Local time in the United Kingdom is GMT (GMT +1 from last Sunday in March to Saturday before last Sunday in October).

For Beatles fans, The Beatles Story Experience is an absolute must. Set in the trendy and historic Albert Dock, The Beatles Story allows visitors to trace the development of the Fab Four, from their early days playing in Hamburg to the mass hysteria of Beatlemania, the eventual break-up of the band and their ensuing solo careers. Eighteen different features, as well as the Living History audio tour with the voices of Sir Paul McCartney, Beatles producer Sir George Martin and band manager Brian Epstein, continue to delight fans and win over new ones. See George Harrison's first guitar, view the world through a collection of John Lennon's signature round lens glasses, explore the Yellow Submarine and enjoy a recreation of the stage at the Cavern Club on Mathew Street where The Beatles played over 290 times. As well as the Beatle Story Experience, Liverpool also boasts several other Beatles related tours and sights that are well worth exploring, including a Magical Mystery Bus Tour of famous Beatles sights such as Penny Lane and Strawberry Fields, Paul McCartney's former home at 20 Forthlin Road, the famous Cavern Club and the Mathew Street Gallery that houses the art work of John Lennon.

The fascinating Merseyside Maritime Museum traces the history and development of the city of Liverpool as a major port. The Museum houses a range of collections, from an exhibition on the tragic and brutal Transatlantic Slave trade in which Liverpool played a major role (soon to become a separate museum), to artworks reflecting Liverpool's maritime past, artefacts from the Titanic and the Lusitania, maritime archives and more, including access to the quaysides opposite the museum and two historic vessels.

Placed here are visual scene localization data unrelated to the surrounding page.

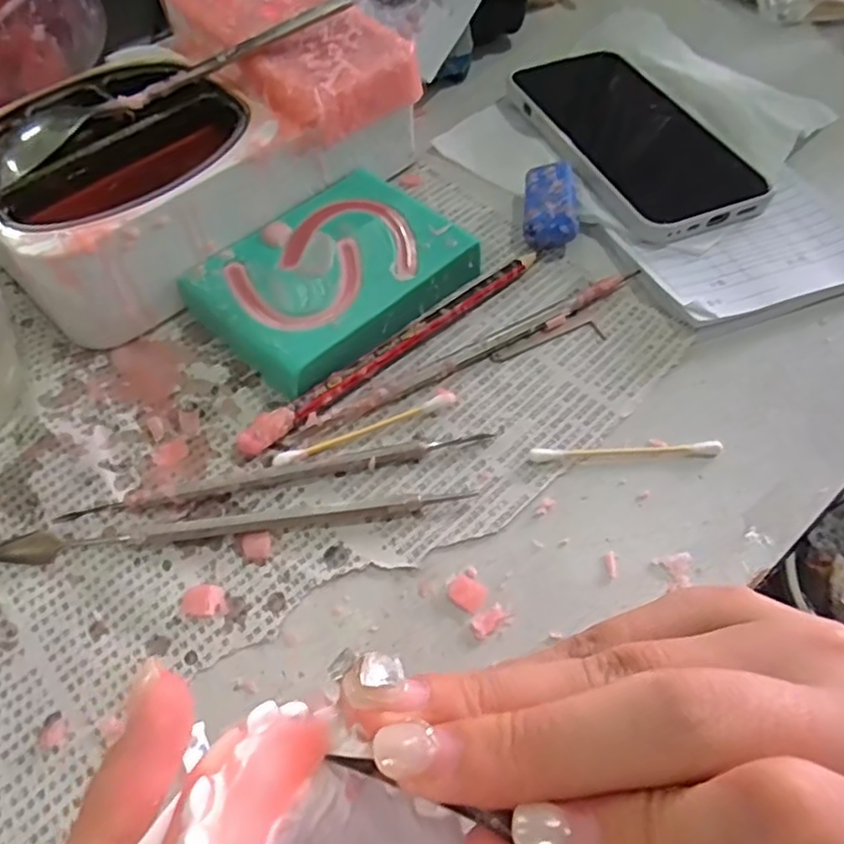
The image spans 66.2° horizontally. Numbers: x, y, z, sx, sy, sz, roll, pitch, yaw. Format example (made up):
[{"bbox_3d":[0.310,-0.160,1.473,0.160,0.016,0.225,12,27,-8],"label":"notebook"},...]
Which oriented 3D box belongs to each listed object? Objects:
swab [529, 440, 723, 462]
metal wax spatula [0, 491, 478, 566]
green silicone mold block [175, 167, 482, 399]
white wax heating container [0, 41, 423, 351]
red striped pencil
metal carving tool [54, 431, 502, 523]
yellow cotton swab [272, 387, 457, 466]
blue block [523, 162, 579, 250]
[{"bbox_3d":[0.076,0.011,0.242,0.072,0.006,0.005,-2,57,-2],"label":"swab"},{"bbox_3d":[-0.066,0.036,0.225,0.163,0.007,0.010,-5,58,-4],"label":"metal wax spatula"},{"bbox_3d":[-0.039,-0.064,0.283,0.108,0.022,0.077,-39,66,-22],"label":"green silicone mold block"},{"bbox_3d":[-0.106,-0.123,0.302,0.195,0.059,0.110,-38,64,-22],"label":"white wax heating container"},{"bbox_3d":[-0.009,-0.033,0.266,0.152,0.010,0.009,-37,62,-21],"label":"red striped pencil"},{"bbox_3d":[-0.049,0.018,0.235,0.155,0.008,0.007,-10,58,-7],"label":"metal carving tool"},{"bbox_3d":[-0.021,0.002,0.248,0.073,0.004,0.007,-20,60,-13],"label":"yellow cotton swab"},{"bbox_3d":[0.060,-0.101,0.307,0.023,0.019,0.046,5,58,3],"label":"blue block"}]

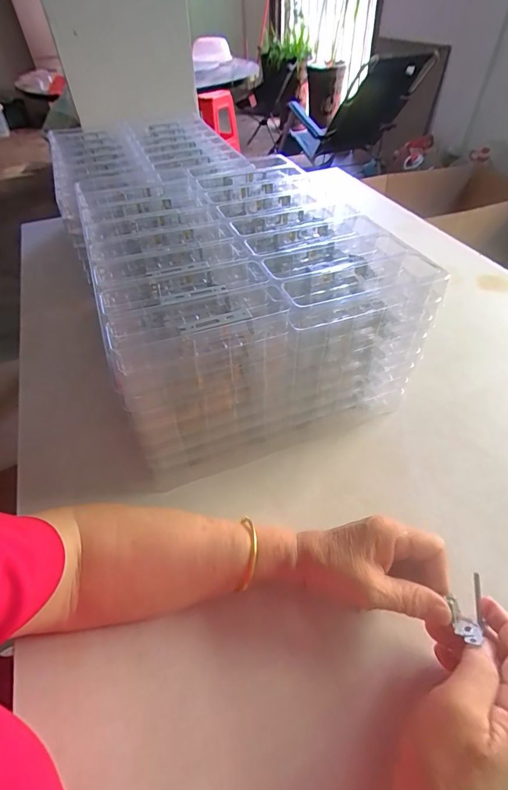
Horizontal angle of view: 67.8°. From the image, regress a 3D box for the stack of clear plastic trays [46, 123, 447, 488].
[{"bbox_3d":[-0.091,-0.235,0.636,0.334,0.207,0.705,-18,49,-15],"label":"stack of clear plastic trays"}]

On the edge of an industrial estate and just minutes away from the Liverpool Airport, the half-timbered black and white Speke Hall is a piece of history tucked in amongst modern-day Liverpool. Once on the brink of ruin, this purportedly haunted 450-year-old Tudor house is now a popular Liverpool attraction and is also the departure point for tours to the neighbouring former home of Sir Paul McCartney. Speke Hall boasts beautifully restored rooms, lovely gardens, and spectacular views of the Mersey basin and the North Wales hills across the high bank of The Bund. Speke Hall is also a popular venue for events such as weddings and it plays host to various concerts, particularly over the summer. Guided tours by costumed guides are available and tours of the roof space are also available on selected days. The Home Farm is about five minutes from the house and has a visitor's centre, shop and good restaurant.

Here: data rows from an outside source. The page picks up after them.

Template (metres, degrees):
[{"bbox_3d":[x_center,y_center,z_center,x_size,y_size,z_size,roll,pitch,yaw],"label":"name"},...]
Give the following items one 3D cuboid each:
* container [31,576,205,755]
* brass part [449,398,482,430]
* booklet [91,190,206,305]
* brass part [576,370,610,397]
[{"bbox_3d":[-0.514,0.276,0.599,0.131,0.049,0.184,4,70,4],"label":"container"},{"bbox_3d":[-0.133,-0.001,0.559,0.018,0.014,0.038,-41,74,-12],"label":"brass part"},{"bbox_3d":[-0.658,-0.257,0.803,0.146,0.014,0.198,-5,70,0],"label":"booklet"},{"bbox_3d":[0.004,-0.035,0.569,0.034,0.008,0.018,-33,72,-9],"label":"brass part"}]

The Tate Liverpool is home to the biggest collection of modern art in the UK outside of London, and a browse through its exhibits is an afternoon well spent. Situated in Liverpool's historic Albert Dock in a converted warehouse, the gallery has an impressive collection of 20th and 21st century works of modern art selected from the Tate Collection that are exhibited through regularly-changing themed displays. There are also several temporary exhibitions of contemporary art and the gallery also hosts various events and educational programmes throughout the year. Some of the artists on display include JMW Turner, Kenneth Noland, Henri Matisse, Paul Gauguin and Antony Gormley.